The main takeaway from that two-day-old Wall Street Journal piece about the making of Solo: A Star Wars Story (Disney, 5.25) is that the Ron Howard-directed footage amounts to 70% of the final film.
Principal photography under original directors Chris Lord and Phil Miller began on or about 1.30.17, but it took Solo producer Kathy Kennedy and co-screenwriter and consigliere Lawrence Kasdan four and a half months to decide that they didn’t agree with L&M’s semi-comic approach (they were apparently going for something akin to Guardians of the Galaxy)? At the time of their dismissal Lord and Miller had nearly completed principal photography.
Kennedy wanted Howard to steer the project back to “the spirit of the original trilogy.” Howard began re-shooting in June 2017, and “had to direct almost the entire movie from scratch,” according to an 5.10 Indiewire summary of the WSJ article.

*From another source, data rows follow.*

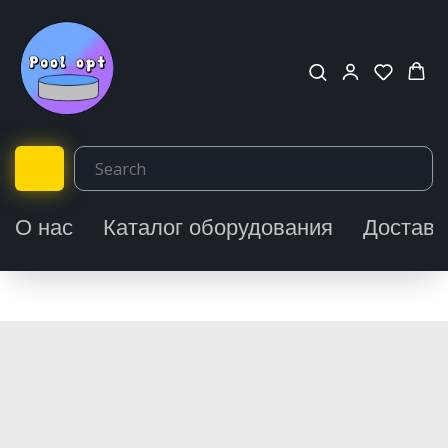
О нас
Каталог оборудования
Доставк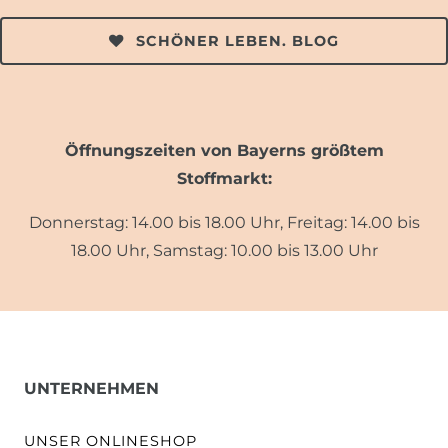
SCHÖNER LEBEN. BLOG
Öffnungszeiten von Bayerns größtem
Stoffmarkt:
Donnerstag: 14.00 bis 18.00 Uhr, Freitag: 14.00 bis
18.00 Uhr, Samstag: 10.00 bis 13.00 Uhr
UNTERNEHMEN
UNSER ONLINESHOP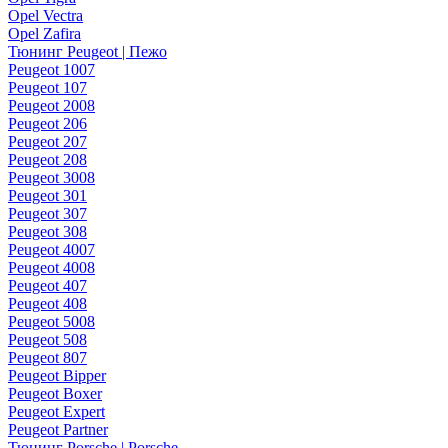
Opel Vectra
Opel Zafira
Тюнинг Peugeot | Пежо
Peugeot 1007
Peugeot 107
Peugeot 2008
Peugeot 206
Peugeot 207
Peugeot 208
Peugeot 3008
Peugeot 301
Peugeot 307
Peugeot 308
Peugeot 4007
Peugeot 4008
Peugeot 407
Peugeot 408
Peugeot 5008
Peugeot 508
Peugeot 807
Peugeot Bipper
Peugeot Boxer
Peugeot Expert
Peugeot Partner
Тюнинг Porsche | Porsche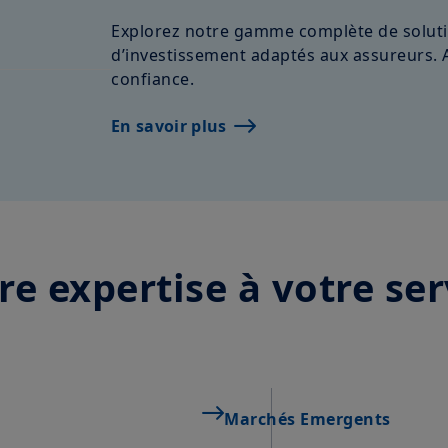
temps et être mises à jour par Amundi Asset Managemen
moment.
Explorez notre gamme complète de soluti
d’investissement adaptés aux assureurs. 
Votre accès à ce site est soumis au respect de la régle
confiance.
aux «Mentions légales / Conditions générales d’accès a
En choisissant d’accéder à notre site, vous reconnaisse
En savoir plus
Conditions et les avoir acceptées. Nous vous conseillons,
attentivement.
re expertise à votre ser
Marchés Emergents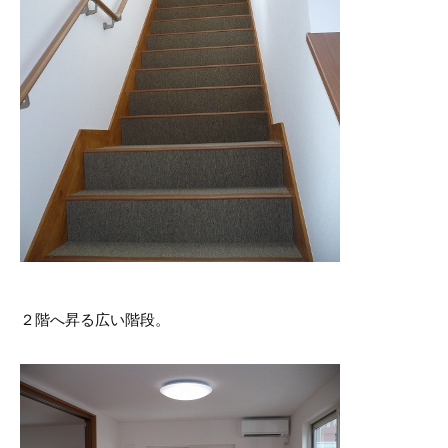
２階へ昇る広い階段。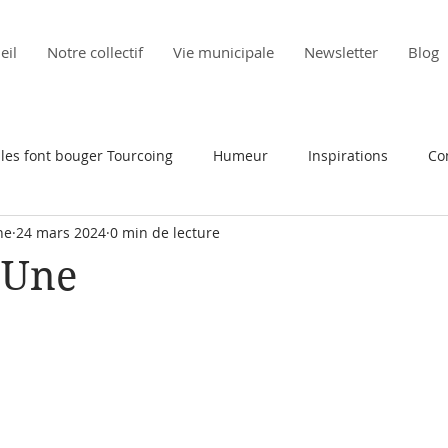
eil
Notre collectif
Vie municipale
Newsletter
Blog
elles font bouger Tourcoing
Humeur
Inspirations
Co
ne
24 mars 2024
0 min de lecture
a Une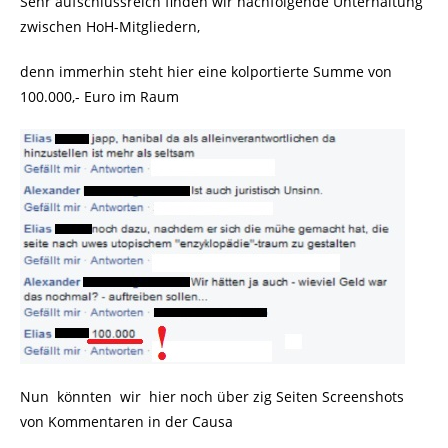
Sehr aufschlussreich finden wir nachfolgende Unterhaltung
zwischen HoH-Mitgliedern,
denn immerhin steht hier eine kolportierte Summe von
100.000,- Euro im Raum
Nun könnten wir hier noch über zig Seiten Screenshots
von Kommentaren in der Causa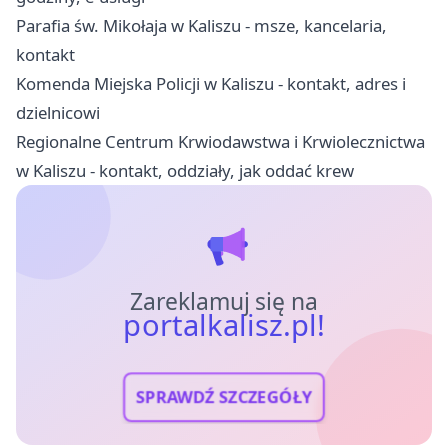
Parafia św. Mikołaja w Kaliszu - msze, kancelaria,
kontakt
Komenda Miejska Policji w Kaliszu - kontakt, adres i
dzielnicowi
Regionalne Centrum Krwiodawstwa i Krwiolecznictwa
w Kaliszu - kontakt, oddziały, jak oddać krew
Zareklamuj się na
portalkalisz.pl!
SPRAWDŹ SZCZEGÓŁY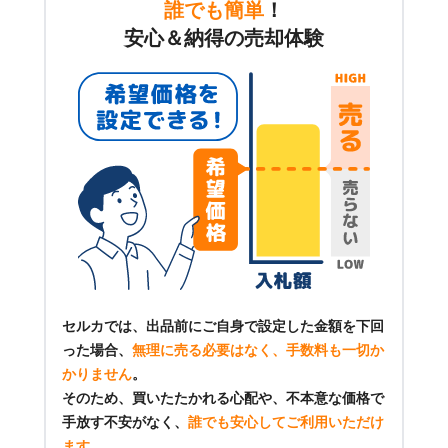
誰でも簡単
！
安心＆納得の売却体験
セルカでは、出品前にご自身で設定した金額を下回
った場合、
無理に売る必要はなく、手数料も一切か
かりません
。
そのため、買いたたかれる心配や、不本意な価格で
手放す不安がなく、
誰でも安心してご利用いただけ
ます
。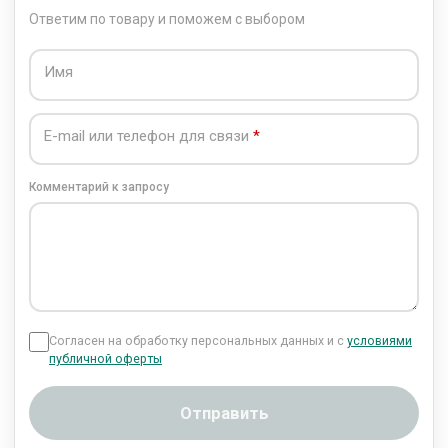
Ответим по товару и поможем с выбором
Имя
E-mail или телефон для связи
Комментарий к запросу
Согласен на обработку персональных данных и с
условиями
публичной оферты
Отправить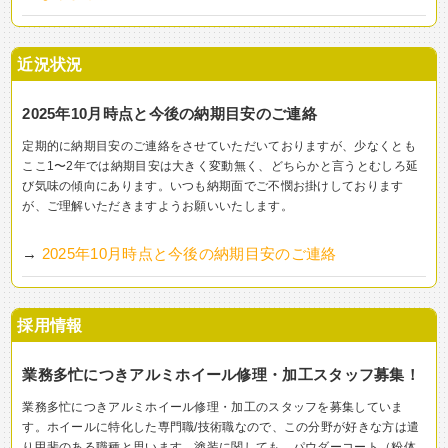
近況状況
2025年10月時点と今後の納期目安のご連絡
定期的に納期目安のご連絡をさせていただいておりますが、少なくとも
ここ1〜2年では納期目安は大きく変動無く、どちらかと言うとむしろ延
び気味の傾向にあります。いつも納期面でご不憫お掛けしております
が、ご理解いただきますようお願いいたします。
→
2025年10月時点と今後の納期目安のご連絡
採用情報
業務多忙につきアルミホイール修理・加工スタッフ募集！
業務多忙につきアルミホイール修理・加工のスタッフを募集していま
す。ホイールに特化した専門職/技術職なので、この分野が好きな方は遣
り甲斐のある職種と思います。塗装に関しても、パウダーコート（粉体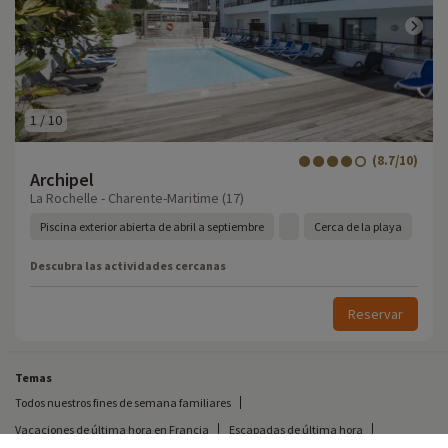
1
/
10
(8.7/10)
Archipel
La Rochelle - Charente-Maritime (17)
Piscina exterior abierta de abril a septiembre
Cerca de la playa
Descubra las actividades cercanas
Reservar
Temas
Todos nuestros fines de semana familiares
Vacaciones de última hora en Francia
Escapadas de última hora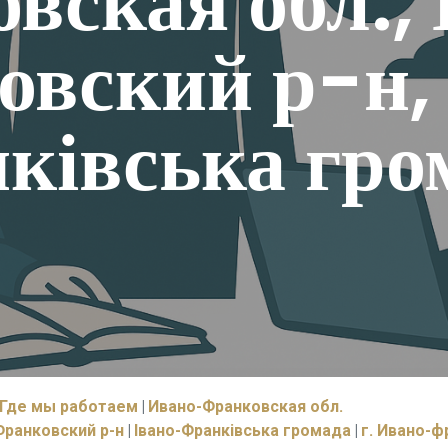
вская обл.,
вский р-н,
ківська гро
Где мы работаем
Ивано-Франковская обл.
ранковский р-н
Івано-Франківська громада
г. Ивано-ф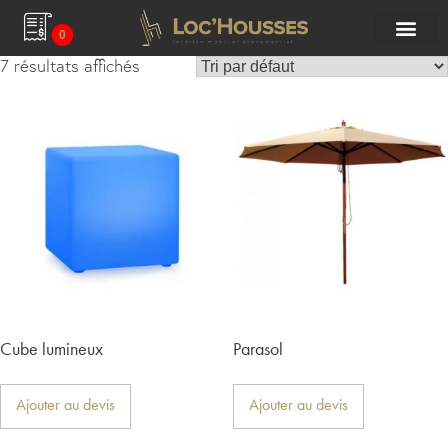
0
7 résultats affichés
Cube lumineux
Parasol
Ajouter au devis
Ajouter au devis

Posted 11 months ago, or on 6.21.17: “Why did producer Kathy Kennedy wait four and a half months to cut Lord and Miller loose? What does it say about Kennedy’s hiring instincts that she chose a couple of guys with whom she so disagreed that ‘she didn’t even like the way they folded their socks,’ according to Brent Lang‘s Variety story? “Kennedy, no doubt looking to shoot and construct the film along familiar lines, said in a recent statement that ‘it’s become clear that we had different creative visions on this film, and we’ve decided to part ways.’
“This conflict wasn’t apparent to Kennedy after three or four weeks of principal photography? Or after several weeks of it? I don’t know the minute-by-minute backstory but what kind of producer needs four and a half months to assess a flawed situation and then finally do something about it with filming all but completed?”